What’s the right tone for Business Presentations?

by Michael Rickwood

TED has provided us all with a welcome relief from Death by PowerPoint. Shorter, more personal, more visual and more memorable, we now have thousands of talks to choose from providing us with a learning platform as awesome as Wikipedia. Business has benefited from it in miraculous ways. Garr Reynolds, author of Presentation Zen, once coined a great phrase: the ‘Ted-ification of business presentations’. 

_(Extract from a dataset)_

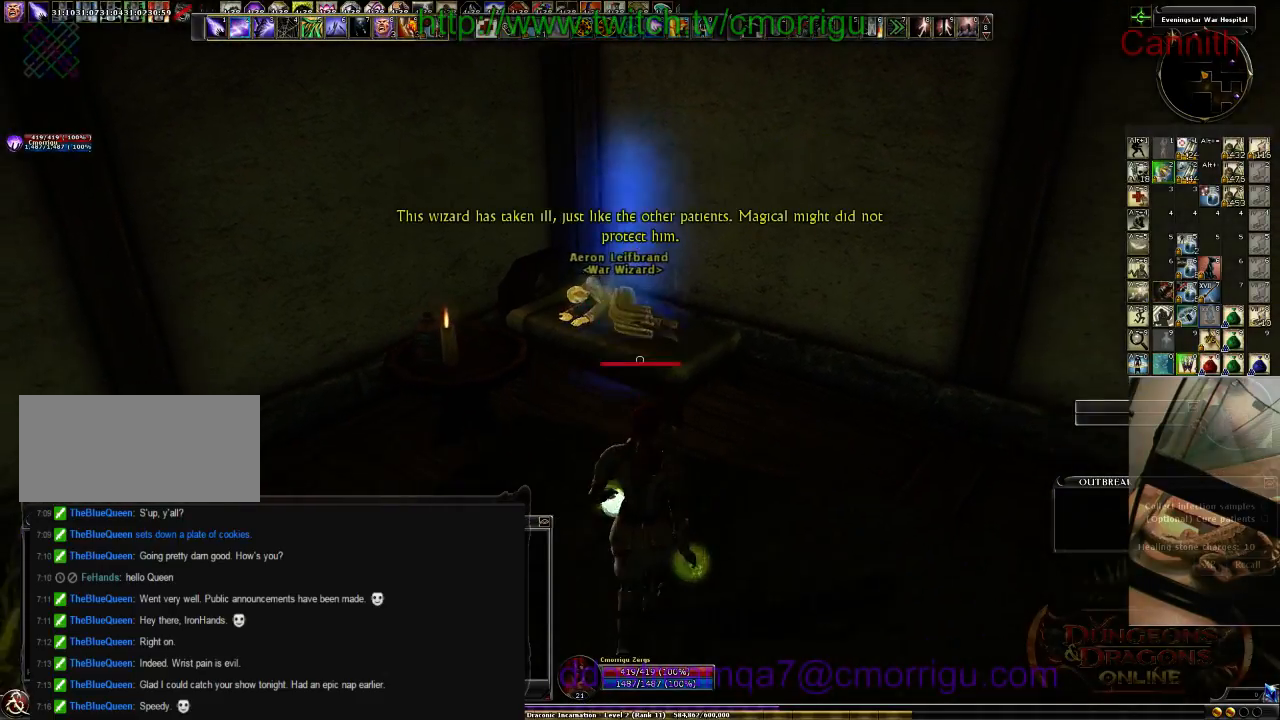
{"keys": ["a", "s"], "events": [[233, "a", "down"]]}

Thanks in part to TED, but also to a certain extent to the original presentations of Steve Jobs, we all benefit from simpler, clearer, more original, more relevant and dare I say it more entertaining business presentations. However, with familiarity comes contempt and the new normal brings challenges. There are two key points we need to remember when presenting in business: boundaries and context

There are thousands of dud TED Talks out there but even great ones have elements that can’t be replicated in a business setting. When I first started working in business 15 years ago here in Paris, most people practiced the approach of keeping their private life and their working life separate, sometimes so much so that most people took little interest in their day-to-day slog and reserved their passions for the evenings and weekends. Today the landscape is changing and I believe for the better as people bring their creativity into their white-collar work. But a delicate balance needs to be struck. What TED has encouraged is connection between speaker and audience, and this connection requires vulnerability, something that is celebrated at TED events. However, when presenting in business contexts, while encouraging transparency, inspiration, humour and warmth, you should avoid crossing the boundary into your personal affairs. 

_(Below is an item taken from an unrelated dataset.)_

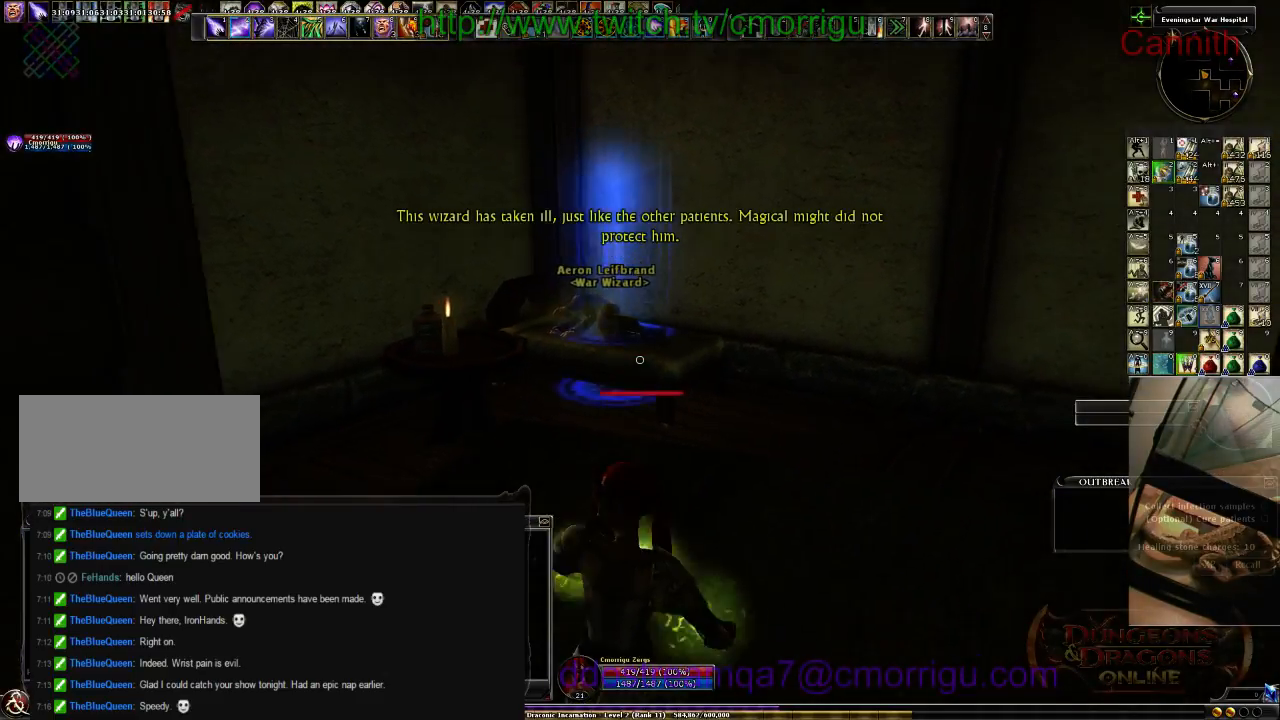
{"keys": ["s"], "events": [[66, "a", "up"]]}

I remember running a workshop at a major pharma company 6 years ago. I invited the participants to share some of their personal stories in the workshop as a speaking exercise. While some stayed within appropriate personal limits, others did not, and it slowly transformed into an exercise which was not appropriate for the context. After realizing the error I wound the session down gently. It’s true in TED that people share deeply personal things; in business however we need to be very selective. I notice this happening also on Clubhouse. This is often a place where business professionals congregate to exchange ideas, network and/or sell their consulting or coaching services in rooms devoted to business topics. But all too often the participants get too personal within those rooms, sometimes selling their skills or expertise on the back of deep traumatic pain, wearing it like a medal. Business presentations need to be effective, clear and have emotional appeal but business presentations and sales pitches really need boundaries

Another issue is not observing formality, particularly with language: the use of slang, profanity and over-familiar terms for example. You should also avoid content which isn’t appropriate for the context. Many different cultures and organizations will frown upon this. Telling a joke that doesn’t fit for a cheap laugh, or talking about your hangover, is not professional. What examples and analogies are you using? Are they appropriate? 

The context should also guide your slide design choices. If you are selling your services to Chanel or L’Oréal, I wouldn’t put cartoon characters on your slides. If you are presenting at the World Bank on the topic of developing wind farms in the Seychelles, should you be showing an image from Love Island to frame the context? 

I think a lot of what I write here is common sense, practiced by many business professionals, but post-TED does present new challenges for business. By all means use TED for inspiration and to see examples of powerful presentations, but when applying that to your business presentations, remember your boundaries, and take care to adapt to the context.

When there is so much noise in our content-rich world, it’s all the more important to strike the right tone.